→ PASSAGE SHOWN:
I had always thought of the Secretary of State for Culture, Media and Sport as having the last word in dither and incompetence, but I now realise that I have led a rather sheltered life all these years. In this case at least, the right hon. Gentleman has nothing on the Secretary of State for Trade and Industry, which is probably why the former has come to the House to make today's statement.

The technical and regulatory aspects of media and communications are often regarded as subjects fit only for anoraks, but they are vital, dynamic, growing industries--powerhouses of new employment and investment with the capacity to enhance or to damage the quality of all our lives. There is an urgent need to update the regulatory framework to reflect the dramatic changes, such as the development of the internet, that have occurred since the Broadcasting Act 1996 was passed. What the Government have announced today, after all the consultation and debate, takes us a little further forward, but not far enough.

This is a White Paper with a heavy hint of green about it. It is very general indeed, and it has one major failing. The Secretary of State referred several times in his statement to public service broadcasting, but he has failed to define it. Until we define what public sector broadcasting means in the digital age, we shall continue to fail the industry.

Conservative Members support in principle--and, indeed, have argued for--a new single regulatory body capable of taking a balanced view across converging media. It is essential, however, that the new body has a clear and unequivocal remit with stated priorities. A tension exists between competition and content issues. How does the Secretary of State intend that tension to be addressed within the new regulatory body? Whether the system will work at all will depend on getting that right.

→ TO-DO ITEM: In the parliamentary speech above, since which Act does the speaker say dramatic changes such as the development of the internet have occurred?

→ EXTRACTED INFORMATION:

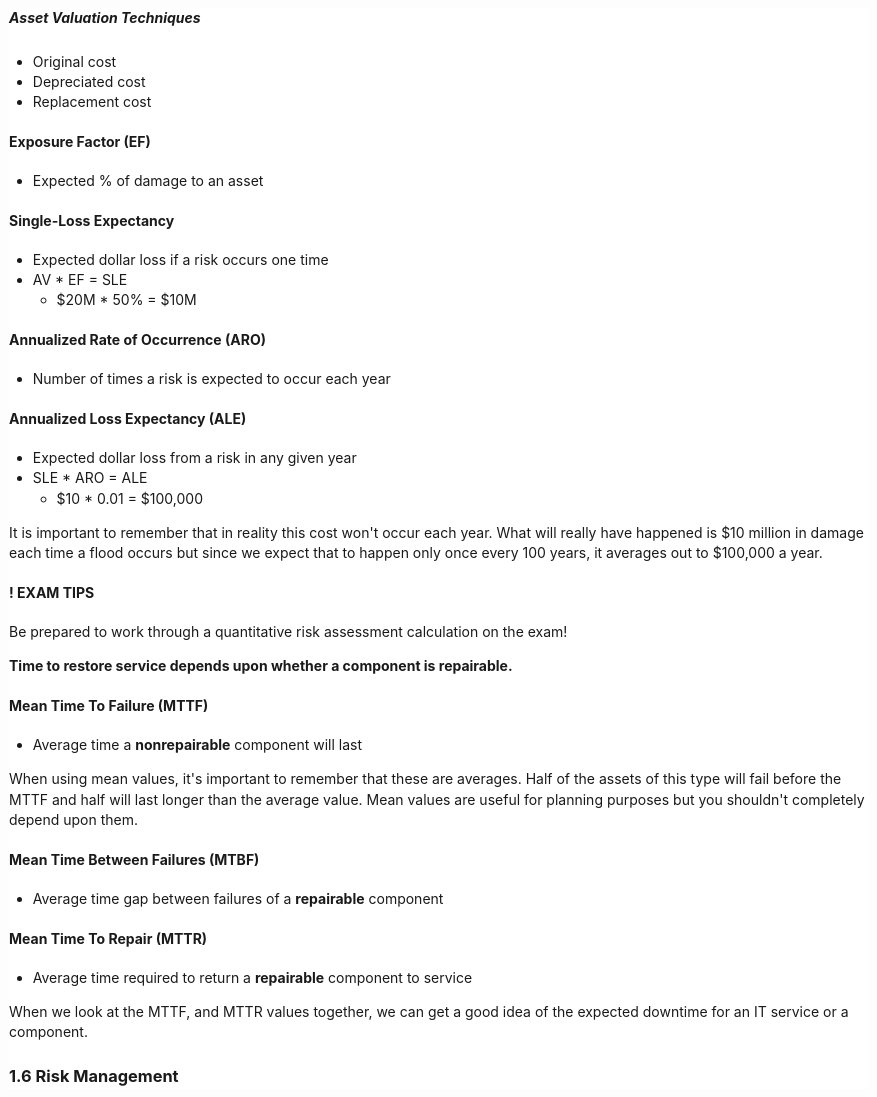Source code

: ##### Asset Valuation Techniques

- Original cost
- Depreciated cost
- Replacement cost

#### Exposure Factor (EF)

- Expected % of damage to an asset

#### Single-Loss Expectancy

- Expected dollar loss if a risk occurs one time
- AV * EF = SLE
  - \$20M * 50% = ​\$10M

#### Annualized Rate of Occurrence (ARO)

- Number of times a risk is expected to occur each year

#### Annualized Loss Expectancy (ALE)

- Expected dollar loss from a risk in any given year
- SLE * ARO = ALE
  - \$10 * 0.01 = \$100,000

It is important to remember that in reality this cost won't occur each year. What will really have happened is \$10 million in damage each time a flood occurs but since we expect that to happen only once every 100 years, it averages out to ​\$100,000 a year. 

#### ! EXAM TIPS

Be prepared to work through a quantitative risk assessment calculation on the exam!

**Time to restore service depends upon whether a component is repairable.**

#### Mean Time To Failure (MTTF)

- Average time a **nonrepairable** component will last

When using mean values, it's important to remember that these are averages. Half of the assets of this type will fail before the MTTF and half will last longer than the average value. Mean values are useful for planning purposes but you shouldn't completely depend upon them. 

#### Mean Time Between Failures (MTBF)

- Average time gap between failures of a **repairable** component

#### Mean Time To Repair (MTTR)

- Average time required to return a **repairable** component to service

When we look at the MTTF, and MTTR values together, we can get a good idea of the expected downtime for an IT service or a component.



### 1.6 Risk Management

→ REPLY TO THE TASK: The Broadcasting Act 1996.